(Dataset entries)

------------------------------------------------------------

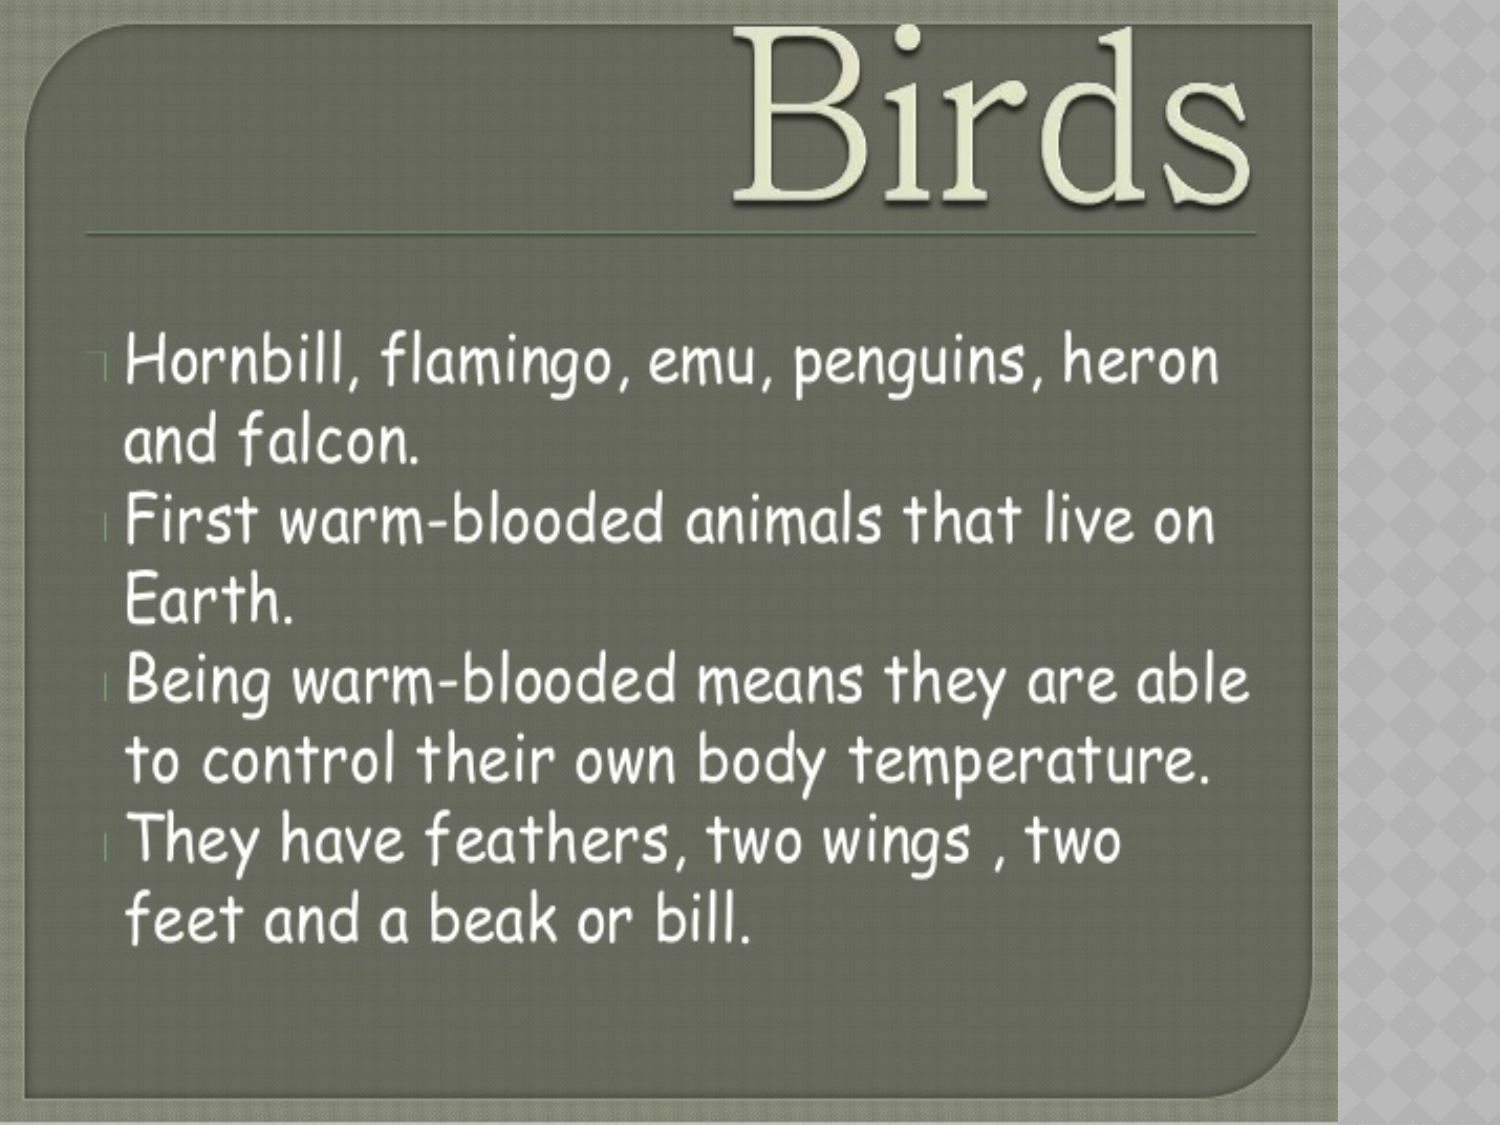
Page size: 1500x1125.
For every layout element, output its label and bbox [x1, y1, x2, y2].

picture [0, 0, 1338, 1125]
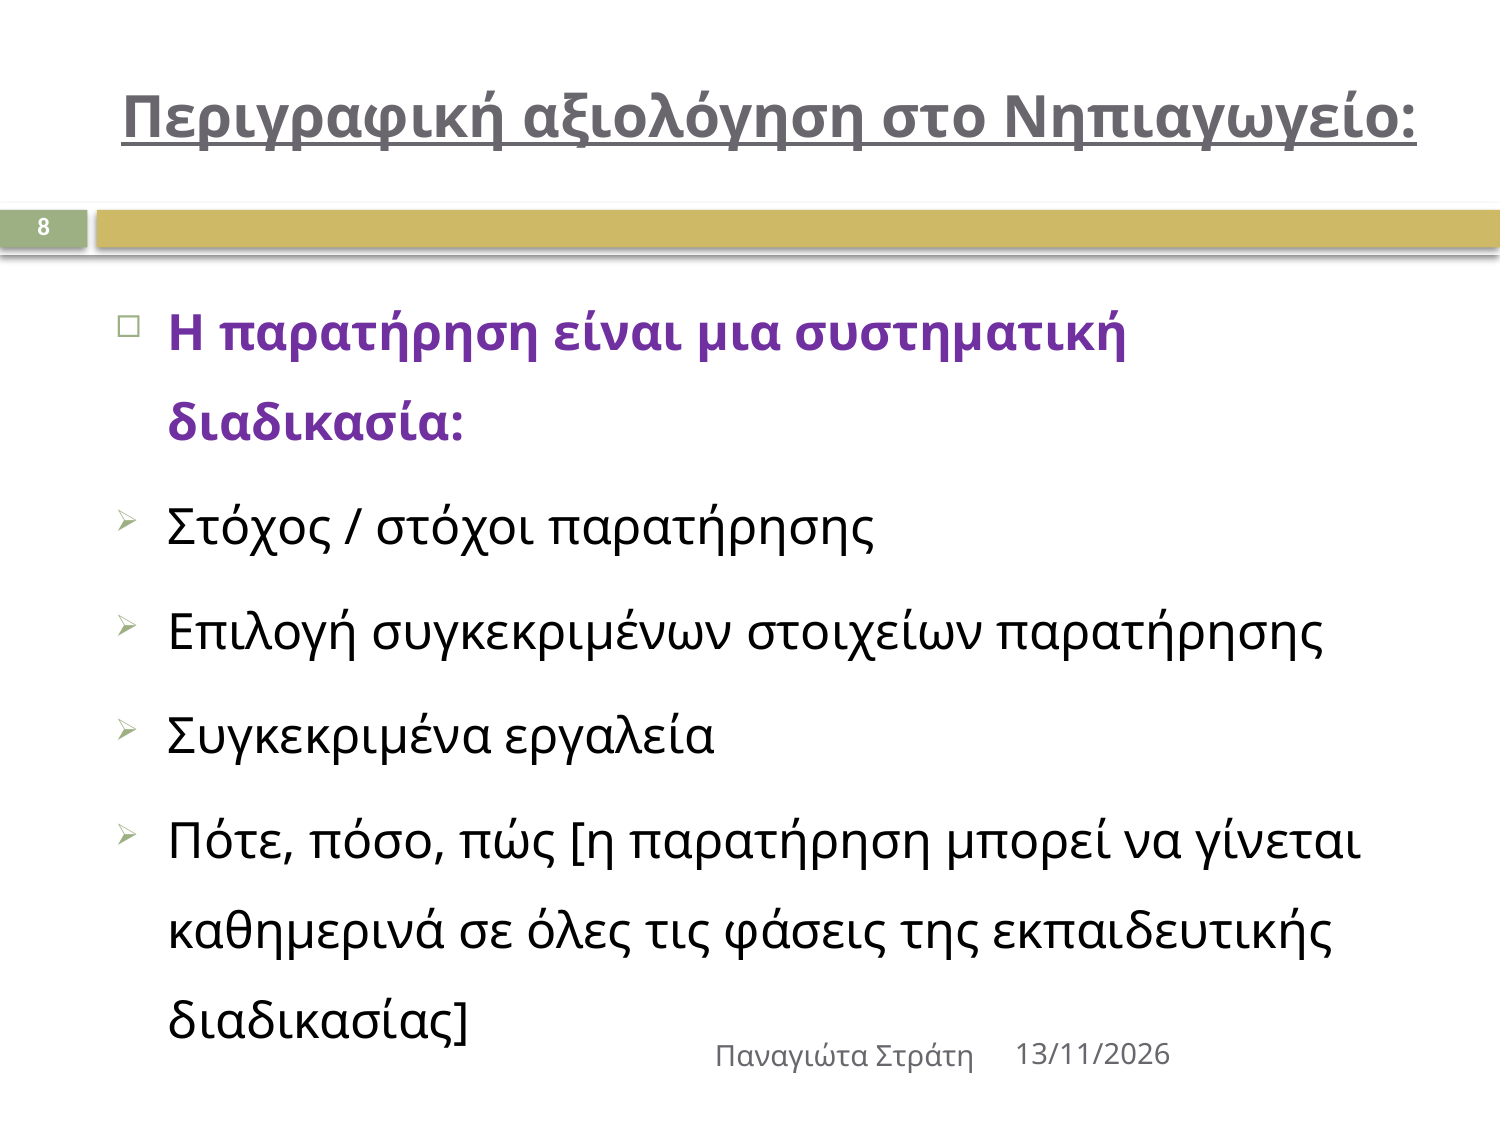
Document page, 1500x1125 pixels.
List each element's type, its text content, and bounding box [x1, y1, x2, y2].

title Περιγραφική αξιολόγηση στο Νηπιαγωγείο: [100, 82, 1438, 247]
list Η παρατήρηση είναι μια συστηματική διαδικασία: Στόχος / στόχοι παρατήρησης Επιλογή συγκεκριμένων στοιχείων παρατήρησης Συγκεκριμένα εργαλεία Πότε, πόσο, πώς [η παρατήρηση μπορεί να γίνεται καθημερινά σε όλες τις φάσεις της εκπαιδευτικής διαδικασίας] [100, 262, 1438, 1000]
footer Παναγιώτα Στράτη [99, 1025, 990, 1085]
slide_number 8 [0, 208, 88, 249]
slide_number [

------------------------------------------------------------

-- Exercise objective --
Exactly and only the lines from the one containing "List each element's" to the end of the entries above are to be written out.

-- Solved exercise --
List each element's type, its text content, and bounding box [x1, y1, x2, y2].

title Περιγραφική αξιολόγηση στο Νηπιαγωγείο: [100, 82, 1438, 247]
list Η παρατήρηση είναι μια συστηματική διαδικασία: Στόχος / στόχοι παρατήρησης Επιλογή συγκεκριμένων στοιχείων παρατήρησης Συγκεκριμένα εργαλεία Πότε, πόσο, πώς [η παρατήρηση μπορεί να γίνεται καθημερινά σε όλες τις φάσεις της εκπαιδευτικής διαδικασίας] [100, 262, 1438, 1000]
footer Παναγιώτα Στράτη [99, 1025, 990, 1085]
slide_number 8 [0, 208, 88, 249]
slide_number [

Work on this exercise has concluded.